Own your future:
Our culture isn't something people join, it's something they build and shape. We believe that every person deserves to be heard and empowered. If you're on the fence about whether you're a fit, we say go for it. Let’s build something great together.
As an MLOps Engineer at Transcenda, you will work on a cutting-edge platform with minimal legacy dependencies. You'll be part of a highly skilled and technical team, where experimentation is encouraged, and ideas come to life, all while contributing to an organization that places AI and ML at the core of its business.
Key Responsibilities:
- Design, implement, and maintain end-to-end machine learning pipelines to ensure scalability, reliability, and performance.

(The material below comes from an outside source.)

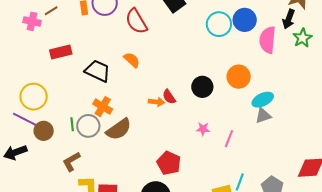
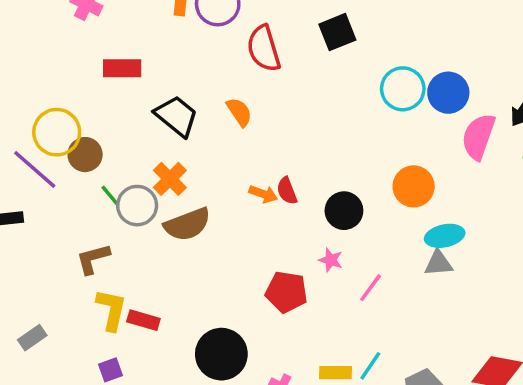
black circle: (202, 87) -> (344, 211), moved
green line: (72, 124) -> (110, 196), turned -48
brown circle: (44, 131) -> (85, 155), moved
red pentagon: (169, 163) -> (286, 292), moved, turned -30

- Develop automated systems for deploying, monitoring, and retraining machine learning models in production.
- Build and manage CI/CD pipelines specifically tailored for machine learning workflows.

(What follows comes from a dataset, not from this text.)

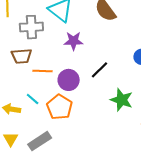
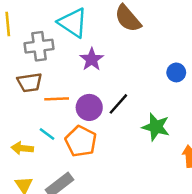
purple star: (73, 41) -> (92, 59), turned -30
black line: (100, 70) -> (118, 104), moved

- Architect and oversee cloud-based infrastructure using AWS to support scalable machine learning applications.
- Implement robust monitoring, logging, and alerting systems to ensure the health and performance of ML models and infrastructure.
Must Haves:
- 7+ years of overall experience in tech, with at least 3 years in DevOps or MLOps roles, and a strong technical background.
- Hands-on experience in building and maintaining machine learning pipelines.
- Familiarity with model monitoring and retraining workflows (e.g., MLflow, Seldon Core, Evidently AI, or similar).
- Experience with feature stores (e.g., Feast, Tecton) or similar technologies.
- Strong knowledge of infrastructure-as-code tools (e.g., Terraform, AWS CloudFormation).
- Experience with CI/CD tools (e.g., GitHub Actions, Jenkins, Argo Workflows).
- Expertise in containerization and orchestration (e.g., Docker, Kubernetes, Amazon EKS).
- Advanced proficiency in Python for automation and ML-related tasks.
- Familiarity with scripting languages (e.g., Bash, PowerShell).
- Hands-on experience with a variety of AWS services such as S3, Lambda, SageMaker, ECS, CloudWatch, Step Functions, Athena, and DynamoDB.
- Strong verbal and written communication skills in English (Upper-Intermediate+).
As a Plus:
- Experience with monitoring and observability tools (e.g., Prometheus, Grafana, Datadog, AWS CloudWatch).
- Familiarity with other cloud platforms (e.g., GCP, Azure) is a plus.
- Experience with machine learning frameworks like TensorFlow, PyTorch, or similar.